Ongelijkheid tussen Randstad en regio is al jaren een maatschappelijke splijtzwam. Nog altijd leeft ook in de cultuursector het beeld dat de vier grootste steden de beste carrièrekansen bieden. Strookt dat centralistische denken wel met de praktijk? Nou nee, zo bleek tijdens drie ‘focusdagen’ voor theaterprofessionals uit heel Nederland. ‘In Groningen heb je ergens tijd voor en gaat het dieper.’

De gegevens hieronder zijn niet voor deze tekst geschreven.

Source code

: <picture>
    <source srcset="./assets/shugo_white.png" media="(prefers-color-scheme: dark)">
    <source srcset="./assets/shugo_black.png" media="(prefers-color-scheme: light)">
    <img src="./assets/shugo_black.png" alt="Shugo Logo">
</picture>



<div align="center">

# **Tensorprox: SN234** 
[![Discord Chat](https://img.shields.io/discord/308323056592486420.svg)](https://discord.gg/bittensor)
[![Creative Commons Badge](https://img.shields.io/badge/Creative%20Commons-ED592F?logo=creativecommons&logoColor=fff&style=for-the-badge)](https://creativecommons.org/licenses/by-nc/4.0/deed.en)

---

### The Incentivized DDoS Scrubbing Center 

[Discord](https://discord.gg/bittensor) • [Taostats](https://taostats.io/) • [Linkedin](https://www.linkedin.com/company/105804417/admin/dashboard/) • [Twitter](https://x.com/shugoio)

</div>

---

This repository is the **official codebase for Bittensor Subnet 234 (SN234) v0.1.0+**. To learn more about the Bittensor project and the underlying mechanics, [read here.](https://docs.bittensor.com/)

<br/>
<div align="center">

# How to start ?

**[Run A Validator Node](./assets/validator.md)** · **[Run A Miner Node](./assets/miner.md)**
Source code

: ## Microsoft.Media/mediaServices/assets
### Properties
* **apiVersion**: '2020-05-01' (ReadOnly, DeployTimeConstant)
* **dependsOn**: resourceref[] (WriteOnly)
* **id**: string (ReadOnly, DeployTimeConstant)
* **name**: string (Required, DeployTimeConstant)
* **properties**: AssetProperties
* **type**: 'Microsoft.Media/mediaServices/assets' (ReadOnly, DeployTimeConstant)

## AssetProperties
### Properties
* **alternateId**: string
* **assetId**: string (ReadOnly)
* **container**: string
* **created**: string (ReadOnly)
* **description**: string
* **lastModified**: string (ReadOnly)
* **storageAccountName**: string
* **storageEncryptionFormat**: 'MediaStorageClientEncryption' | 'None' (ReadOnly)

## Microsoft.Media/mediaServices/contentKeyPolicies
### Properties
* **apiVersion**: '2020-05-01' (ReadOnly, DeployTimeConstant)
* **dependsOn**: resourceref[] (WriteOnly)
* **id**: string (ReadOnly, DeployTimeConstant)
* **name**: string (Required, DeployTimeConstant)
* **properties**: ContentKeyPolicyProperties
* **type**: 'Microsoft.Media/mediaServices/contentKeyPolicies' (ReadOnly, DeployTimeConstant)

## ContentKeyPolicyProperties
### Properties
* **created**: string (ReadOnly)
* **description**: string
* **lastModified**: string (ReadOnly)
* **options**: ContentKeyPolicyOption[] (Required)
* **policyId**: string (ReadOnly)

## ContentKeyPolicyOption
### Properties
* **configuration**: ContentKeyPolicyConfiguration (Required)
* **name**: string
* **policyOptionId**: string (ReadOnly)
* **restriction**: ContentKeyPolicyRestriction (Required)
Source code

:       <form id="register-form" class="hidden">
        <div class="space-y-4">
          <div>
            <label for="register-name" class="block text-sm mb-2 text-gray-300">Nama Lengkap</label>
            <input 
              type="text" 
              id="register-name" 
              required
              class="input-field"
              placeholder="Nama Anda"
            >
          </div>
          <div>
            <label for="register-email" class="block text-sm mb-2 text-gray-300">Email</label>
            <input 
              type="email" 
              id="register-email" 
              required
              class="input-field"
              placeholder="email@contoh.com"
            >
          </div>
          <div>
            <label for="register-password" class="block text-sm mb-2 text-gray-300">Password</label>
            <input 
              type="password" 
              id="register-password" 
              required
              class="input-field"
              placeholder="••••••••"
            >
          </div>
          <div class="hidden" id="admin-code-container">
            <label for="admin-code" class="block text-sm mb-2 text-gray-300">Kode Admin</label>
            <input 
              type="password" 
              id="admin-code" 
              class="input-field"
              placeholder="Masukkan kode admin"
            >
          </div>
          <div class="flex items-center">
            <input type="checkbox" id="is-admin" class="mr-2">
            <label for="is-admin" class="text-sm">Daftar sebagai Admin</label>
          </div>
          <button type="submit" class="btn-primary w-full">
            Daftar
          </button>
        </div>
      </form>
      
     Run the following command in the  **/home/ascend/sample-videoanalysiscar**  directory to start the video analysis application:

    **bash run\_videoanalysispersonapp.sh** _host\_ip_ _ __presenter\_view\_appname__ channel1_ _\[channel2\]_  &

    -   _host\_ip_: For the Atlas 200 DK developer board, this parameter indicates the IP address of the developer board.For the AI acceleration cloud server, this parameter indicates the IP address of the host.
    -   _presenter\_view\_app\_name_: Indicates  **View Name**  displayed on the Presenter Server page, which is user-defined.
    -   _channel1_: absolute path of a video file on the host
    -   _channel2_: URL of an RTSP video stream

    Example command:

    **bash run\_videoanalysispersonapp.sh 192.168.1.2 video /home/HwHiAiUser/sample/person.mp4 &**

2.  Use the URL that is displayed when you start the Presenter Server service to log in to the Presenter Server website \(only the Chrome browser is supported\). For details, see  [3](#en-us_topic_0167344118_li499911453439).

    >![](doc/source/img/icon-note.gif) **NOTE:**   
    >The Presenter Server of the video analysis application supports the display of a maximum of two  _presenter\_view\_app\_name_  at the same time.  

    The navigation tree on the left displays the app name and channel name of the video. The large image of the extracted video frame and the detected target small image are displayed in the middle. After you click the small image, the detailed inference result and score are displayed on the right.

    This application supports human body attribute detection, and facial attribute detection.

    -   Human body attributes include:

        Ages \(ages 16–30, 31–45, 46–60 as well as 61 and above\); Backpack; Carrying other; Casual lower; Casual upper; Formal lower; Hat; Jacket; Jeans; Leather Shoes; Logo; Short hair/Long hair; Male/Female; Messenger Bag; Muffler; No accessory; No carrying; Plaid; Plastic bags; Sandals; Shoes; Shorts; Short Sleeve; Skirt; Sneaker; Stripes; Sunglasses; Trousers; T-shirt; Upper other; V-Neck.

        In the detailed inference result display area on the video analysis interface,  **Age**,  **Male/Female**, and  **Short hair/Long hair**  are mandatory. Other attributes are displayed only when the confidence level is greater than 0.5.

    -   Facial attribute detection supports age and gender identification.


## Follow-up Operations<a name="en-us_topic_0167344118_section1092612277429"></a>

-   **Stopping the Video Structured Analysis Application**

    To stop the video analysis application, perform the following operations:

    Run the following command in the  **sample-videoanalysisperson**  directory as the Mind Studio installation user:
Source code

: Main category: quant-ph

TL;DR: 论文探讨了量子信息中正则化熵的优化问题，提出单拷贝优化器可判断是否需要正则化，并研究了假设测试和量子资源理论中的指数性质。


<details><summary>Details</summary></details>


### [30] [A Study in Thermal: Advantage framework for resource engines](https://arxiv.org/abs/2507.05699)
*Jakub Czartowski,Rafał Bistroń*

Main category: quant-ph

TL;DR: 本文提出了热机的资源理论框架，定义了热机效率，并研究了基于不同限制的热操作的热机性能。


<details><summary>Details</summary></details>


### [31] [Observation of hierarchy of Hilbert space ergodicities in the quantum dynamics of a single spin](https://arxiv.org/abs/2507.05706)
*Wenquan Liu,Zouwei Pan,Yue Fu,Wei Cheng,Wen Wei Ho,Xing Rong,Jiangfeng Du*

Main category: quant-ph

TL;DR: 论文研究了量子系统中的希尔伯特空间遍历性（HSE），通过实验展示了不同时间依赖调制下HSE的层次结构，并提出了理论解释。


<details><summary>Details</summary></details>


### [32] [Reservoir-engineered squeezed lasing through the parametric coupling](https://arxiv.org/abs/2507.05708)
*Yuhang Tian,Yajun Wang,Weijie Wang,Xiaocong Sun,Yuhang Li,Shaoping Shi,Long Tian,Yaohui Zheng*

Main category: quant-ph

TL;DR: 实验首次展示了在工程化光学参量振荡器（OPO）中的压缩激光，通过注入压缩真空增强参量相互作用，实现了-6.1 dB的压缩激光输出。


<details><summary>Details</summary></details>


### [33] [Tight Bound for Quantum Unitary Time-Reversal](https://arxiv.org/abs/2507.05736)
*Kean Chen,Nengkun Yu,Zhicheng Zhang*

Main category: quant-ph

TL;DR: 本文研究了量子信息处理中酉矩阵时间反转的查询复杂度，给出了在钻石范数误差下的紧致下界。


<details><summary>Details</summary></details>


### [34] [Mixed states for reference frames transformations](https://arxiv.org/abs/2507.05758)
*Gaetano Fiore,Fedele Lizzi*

 Tijdens het gloednieuwe afstudeerfestival ENTER ontmoette ik een bevlogen student van de performanceopleiding. Op de Maastrichtse Toneelacademie had hij met medestudenten een collectief opgericht. Met het einde van de opleiding in zicht, zocht de hele groep nu woonruimte in Amsterdam. Als je het maakt in Mokum tel je mee, leek de beweegreden. En bovendien, waar anders was er genoeg publiek voor experimentele voorstellingen?

Deze veelgehoorde gemeenplaats kun je een net-afgestudeerde moeilijk aanrekenen. De vermeende artistiek hogere status van de Randstad is een misvatting die we als gehele cultuursector al generaties herhalen. Het blijft trouwens niet bij denkbeelden alleen. Tijdens onze focusdag in Heerlen haalde Yoram Reintjens (Parkstad Limburg Theaters) de Regionale Cultuurmonitor 2022 van de Boekmanstichting aan: van de rijkssubsidies – de BIS en de zes landelijke fondsen – ontvangt Noord-Holland jaarlijks € 64,16 per inwoner; in Limburg is dat slechts € 7,48.

What’s in a name?

Zulke denkpatronen en verdeelsleutels stroken niet met de bloeiende theaterpraktijk dwars door het land. Zelfs onze taal schiet te kort: het onderscheid ‘Randstad-regio’ neigt naar een stramme, hiërarchische onderverdeling. Anneke Jansen, programmeur van SPOT Groningen: ‘Hier verhouden wij ons niet alleen tot wat Amsterdam aan het doen is, maar meer nog tot Hamburg, Mainz of de rest van de wereld. Groningen denkt dus veel internationaler. Je centrum is waar jij bent, niet waar anderen zeggen dat het centrum ligt.’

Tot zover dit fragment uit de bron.